• [Objectif]: Traduisez en anglais cette phrase de l'article sur la naissance de Jésus : « Et puis, ne l'oublions pas, la biographie de Jésus donnée par Marc et par Jean ne commence qu'avec le ministère du Sauveur, au moment de son baptême par Jean-Baptiste. »

• [Article]:
··········
Ce qui rend le miracle de la
naissance de Jésus inacceptable pour
beaucoup, c'est le fait qu'il ne nous est
raconté que par deux
évangélistes, Matthieu et Luc; ni
Marc, ni Jean n'en parlent, ils semblent l'ignorer
complètement.
Cela est vrai, mais il faut
reconnaître qu'il y a un grand nombre
d'autres faits qui ne se trouvent pas chez les
quatre évangélistes; certains ne se
rencontrent que chez l'un ou
l'autre seulement. Ainsi la parabole de l'enfant
prodigue, cette perle du Nouveau Testament que tout
le monde admire et dont nul n'oserait contester
l'authenticité, n'est donnée que par
Luc ; et l'on pourrait s'en étonner,
car il semble qu'une parabole aussi merveilleuse a
dû frapper les auditeurs et être
soigneusement conservée. L'argument du
silence nous mènerait loin si nous voulions
nous en servir d'une manière
impartiale ; nos adversaires devraient
reconnaître qu'il ne porte pas ou qu'il peut
facilement être retourné contre
eux.
Et puis, ne l'oublions pas, la
biographie de Jésus donnée par Marc
et par Jean ne commence qu'avec le ministère
du Sauveur, au moment de son baptême par
Jean-Baptiste. Du reste, si Marc ne nous raconte
pas l'enfance de Jésus, il le
présente au lecteur comme le Fils de Dieu.
« Commencement de l'Évangile de
Jésus-Christ, Fils de Dieu », tel
est le premier verset du premier chapitre ; un
peu plus loin, au chapitre VI, il met dans la
bouche des habitants de Nazareth cette
parole : « D'où lui viennent
ces choses ? Quelle est cette sagesse qui lui
a été donnée, et comment de
tels miracles se font-ils par ses mains ?
··········
• [Données extraites]:
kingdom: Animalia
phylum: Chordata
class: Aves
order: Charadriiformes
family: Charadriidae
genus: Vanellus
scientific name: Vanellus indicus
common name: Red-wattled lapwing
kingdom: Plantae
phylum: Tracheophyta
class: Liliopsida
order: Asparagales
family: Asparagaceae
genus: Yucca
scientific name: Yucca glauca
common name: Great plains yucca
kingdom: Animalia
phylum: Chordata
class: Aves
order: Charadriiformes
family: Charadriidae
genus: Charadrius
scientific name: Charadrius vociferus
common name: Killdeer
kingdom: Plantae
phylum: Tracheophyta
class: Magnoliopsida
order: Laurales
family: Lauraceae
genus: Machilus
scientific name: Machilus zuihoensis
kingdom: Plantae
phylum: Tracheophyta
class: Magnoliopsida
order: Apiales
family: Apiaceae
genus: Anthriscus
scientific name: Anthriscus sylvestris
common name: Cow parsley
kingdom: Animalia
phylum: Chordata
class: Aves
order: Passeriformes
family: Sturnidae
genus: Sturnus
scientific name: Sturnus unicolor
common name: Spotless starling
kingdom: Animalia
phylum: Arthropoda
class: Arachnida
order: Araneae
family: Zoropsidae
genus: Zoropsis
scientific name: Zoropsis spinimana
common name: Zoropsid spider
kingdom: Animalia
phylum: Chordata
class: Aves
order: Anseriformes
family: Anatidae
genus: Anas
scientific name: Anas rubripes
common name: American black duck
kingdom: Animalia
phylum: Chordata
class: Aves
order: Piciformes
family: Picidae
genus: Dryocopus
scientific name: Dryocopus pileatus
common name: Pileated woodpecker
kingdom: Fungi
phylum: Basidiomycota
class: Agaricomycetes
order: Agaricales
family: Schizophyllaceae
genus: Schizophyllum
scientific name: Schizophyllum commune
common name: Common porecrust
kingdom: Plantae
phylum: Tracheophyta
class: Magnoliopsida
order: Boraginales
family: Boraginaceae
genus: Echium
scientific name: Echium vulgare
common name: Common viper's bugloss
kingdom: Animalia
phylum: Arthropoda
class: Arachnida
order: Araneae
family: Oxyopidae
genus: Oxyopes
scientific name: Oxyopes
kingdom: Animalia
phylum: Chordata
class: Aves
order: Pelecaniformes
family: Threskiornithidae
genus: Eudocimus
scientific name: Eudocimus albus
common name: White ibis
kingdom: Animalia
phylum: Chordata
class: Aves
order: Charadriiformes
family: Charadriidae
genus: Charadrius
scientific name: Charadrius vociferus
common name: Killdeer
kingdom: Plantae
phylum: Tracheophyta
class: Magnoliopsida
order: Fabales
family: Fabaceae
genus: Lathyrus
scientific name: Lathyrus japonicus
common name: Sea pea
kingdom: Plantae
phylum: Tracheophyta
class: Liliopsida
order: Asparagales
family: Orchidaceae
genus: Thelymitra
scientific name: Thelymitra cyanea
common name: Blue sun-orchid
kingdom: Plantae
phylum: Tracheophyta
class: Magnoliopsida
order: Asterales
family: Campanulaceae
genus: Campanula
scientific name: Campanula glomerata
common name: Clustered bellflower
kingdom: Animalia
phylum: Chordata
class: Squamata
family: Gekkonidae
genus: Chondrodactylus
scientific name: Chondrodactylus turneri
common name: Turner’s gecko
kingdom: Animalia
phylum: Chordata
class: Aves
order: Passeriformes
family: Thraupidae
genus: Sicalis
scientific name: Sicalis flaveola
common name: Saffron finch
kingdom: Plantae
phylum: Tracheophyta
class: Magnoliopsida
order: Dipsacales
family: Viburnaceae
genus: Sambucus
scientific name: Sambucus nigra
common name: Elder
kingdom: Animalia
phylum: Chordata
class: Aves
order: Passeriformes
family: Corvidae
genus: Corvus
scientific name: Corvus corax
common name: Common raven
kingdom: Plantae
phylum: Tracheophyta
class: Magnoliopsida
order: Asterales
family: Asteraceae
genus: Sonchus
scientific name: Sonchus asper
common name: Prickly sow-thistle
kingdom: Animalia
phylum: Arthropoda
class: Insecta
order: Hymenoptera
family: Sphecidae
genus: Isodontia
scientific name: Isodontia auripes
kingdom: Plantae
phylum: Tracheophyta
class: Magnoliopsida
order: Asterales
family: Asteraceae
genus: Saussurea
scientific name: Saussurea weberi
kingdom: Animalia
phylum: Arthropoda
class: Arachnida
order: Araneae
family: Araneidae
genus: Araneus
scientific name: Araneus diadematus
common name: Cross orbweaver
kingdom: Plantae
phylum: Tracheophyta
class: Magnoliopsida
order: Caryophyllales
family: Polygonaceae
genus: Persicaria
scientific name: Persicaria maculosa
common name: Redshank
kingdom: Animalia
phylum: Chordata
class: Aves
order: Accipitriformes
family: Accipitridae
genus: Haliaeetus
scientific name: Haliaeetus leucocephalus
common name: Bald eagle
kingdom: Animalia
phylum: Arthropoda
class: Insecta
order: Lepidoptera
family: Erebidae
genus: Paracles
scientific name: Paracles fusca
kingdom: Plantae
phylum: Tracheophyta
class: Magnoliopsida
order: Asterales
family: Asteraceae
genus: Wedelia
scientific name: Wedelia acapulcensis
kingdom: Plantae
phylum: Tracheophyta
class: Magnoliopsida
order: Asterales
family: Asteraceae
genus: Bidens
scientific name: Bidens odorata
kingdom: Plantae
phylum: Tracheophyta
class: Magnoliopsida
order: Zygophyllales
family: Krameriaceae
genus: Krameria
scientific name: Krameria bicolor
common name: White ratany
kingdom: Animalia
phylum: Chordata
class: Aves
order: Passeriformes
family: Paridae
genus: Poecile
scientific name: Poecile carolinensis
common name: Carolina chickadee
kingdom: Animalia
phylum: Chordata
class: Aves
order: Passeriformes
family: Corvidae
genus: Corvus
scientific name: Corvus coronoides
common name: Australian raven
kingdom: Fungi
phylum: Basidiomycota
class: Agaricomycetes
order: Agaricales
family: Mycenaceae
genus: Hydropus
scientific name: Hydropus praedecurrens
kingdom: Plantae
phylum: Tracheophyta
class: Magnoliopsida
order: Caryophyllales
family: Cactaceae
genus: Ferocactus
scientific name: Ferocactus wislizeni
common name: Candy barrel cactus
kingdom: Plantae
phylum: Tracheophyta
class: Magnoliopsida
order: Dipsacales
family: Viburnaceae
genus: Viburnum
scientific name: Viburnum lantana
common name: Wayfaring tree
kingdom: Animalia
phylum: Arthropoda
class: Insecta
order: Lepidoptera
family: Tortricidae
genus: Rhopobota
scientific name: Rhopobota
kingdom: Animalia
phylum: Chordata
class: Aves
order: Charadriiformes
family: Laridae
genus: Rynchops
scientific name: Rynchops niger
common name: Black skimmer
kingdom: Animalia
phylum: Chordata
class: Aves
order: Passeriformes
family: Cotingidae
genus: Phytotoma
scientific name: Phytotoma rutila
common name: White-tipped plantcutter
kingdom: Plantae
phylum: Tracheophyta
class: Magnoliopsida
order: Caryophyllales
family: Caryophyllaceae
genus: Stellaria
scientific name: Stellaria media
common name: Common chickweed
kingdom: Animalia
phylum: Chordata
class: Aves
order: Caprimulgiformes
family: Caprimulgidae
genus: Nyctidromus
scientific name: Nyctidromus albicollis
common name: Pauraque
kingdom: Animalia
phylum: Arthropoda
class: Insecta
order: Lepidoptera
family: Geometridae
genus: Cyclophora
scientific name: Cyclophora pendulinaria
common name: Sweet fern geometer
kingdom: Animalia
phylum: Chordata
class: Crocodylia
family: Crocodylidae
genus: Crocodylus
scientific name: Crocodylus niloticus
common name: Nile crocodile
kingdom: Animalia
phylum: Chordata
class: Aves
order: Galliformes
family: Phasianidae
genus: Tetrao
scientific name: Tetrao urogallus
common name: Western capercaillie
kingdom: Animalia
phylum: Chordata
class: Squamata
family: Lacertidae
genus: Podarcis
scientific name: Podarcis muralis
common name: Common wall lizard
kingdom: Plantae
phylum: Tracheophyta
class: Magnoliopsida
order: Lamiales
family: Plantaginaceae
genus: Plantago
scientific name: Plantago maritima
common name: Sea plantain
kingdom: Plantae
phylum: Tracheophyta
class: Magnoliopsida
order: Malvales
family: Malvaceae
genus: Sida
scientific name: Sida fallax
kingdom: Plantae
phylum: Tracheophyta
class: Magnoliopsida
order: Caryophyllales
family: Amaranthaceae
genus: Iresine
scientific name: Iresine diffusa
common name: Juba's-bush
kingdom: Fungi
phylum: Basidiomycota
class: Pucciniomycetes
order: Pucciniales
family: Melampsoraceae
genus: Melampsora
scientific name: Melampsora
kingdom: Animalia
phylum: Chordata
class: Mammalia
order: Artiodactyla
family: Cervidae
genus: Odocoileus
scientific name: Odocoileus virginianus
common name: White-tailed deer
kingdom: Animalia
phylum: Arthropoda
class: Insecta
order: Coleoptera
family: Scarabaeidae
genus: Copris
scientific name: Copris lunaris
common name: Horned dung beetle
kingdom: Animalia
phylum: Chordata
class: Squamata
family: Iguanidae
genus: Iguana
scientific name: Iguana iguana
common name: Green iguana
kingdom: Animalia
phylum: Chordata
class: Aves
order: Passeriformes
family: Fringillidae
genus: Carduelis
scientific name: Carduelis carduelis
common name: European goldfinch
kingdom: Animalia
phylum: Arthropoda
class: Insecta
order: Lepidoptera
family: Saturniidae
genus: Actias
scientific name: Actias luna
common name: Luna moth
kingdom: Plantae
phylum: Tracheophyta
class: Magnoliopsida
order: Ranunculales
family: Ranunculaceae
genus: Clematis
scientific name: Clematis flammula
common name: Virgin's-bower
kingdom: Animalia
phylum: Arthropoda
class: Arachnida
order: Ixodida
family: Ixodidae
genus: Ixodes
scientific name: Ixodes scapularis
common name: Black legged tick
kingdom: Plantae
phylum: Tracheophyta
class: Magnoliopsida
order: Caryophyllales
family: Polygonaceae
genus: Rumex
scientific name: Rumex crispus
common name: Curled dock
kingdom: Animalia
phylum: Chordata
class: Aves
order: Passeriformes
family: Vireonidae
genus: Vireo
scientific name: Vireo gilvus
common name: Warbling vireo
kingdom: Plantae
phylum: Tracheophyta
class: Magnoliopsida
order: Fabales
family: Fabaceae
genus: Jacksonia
··········
• [Réponse]: And then, let us not forget, the biography of Jesus given by Mark and by John begins only with the ministry of the Savior, at the time of his baptism by John the Baptist.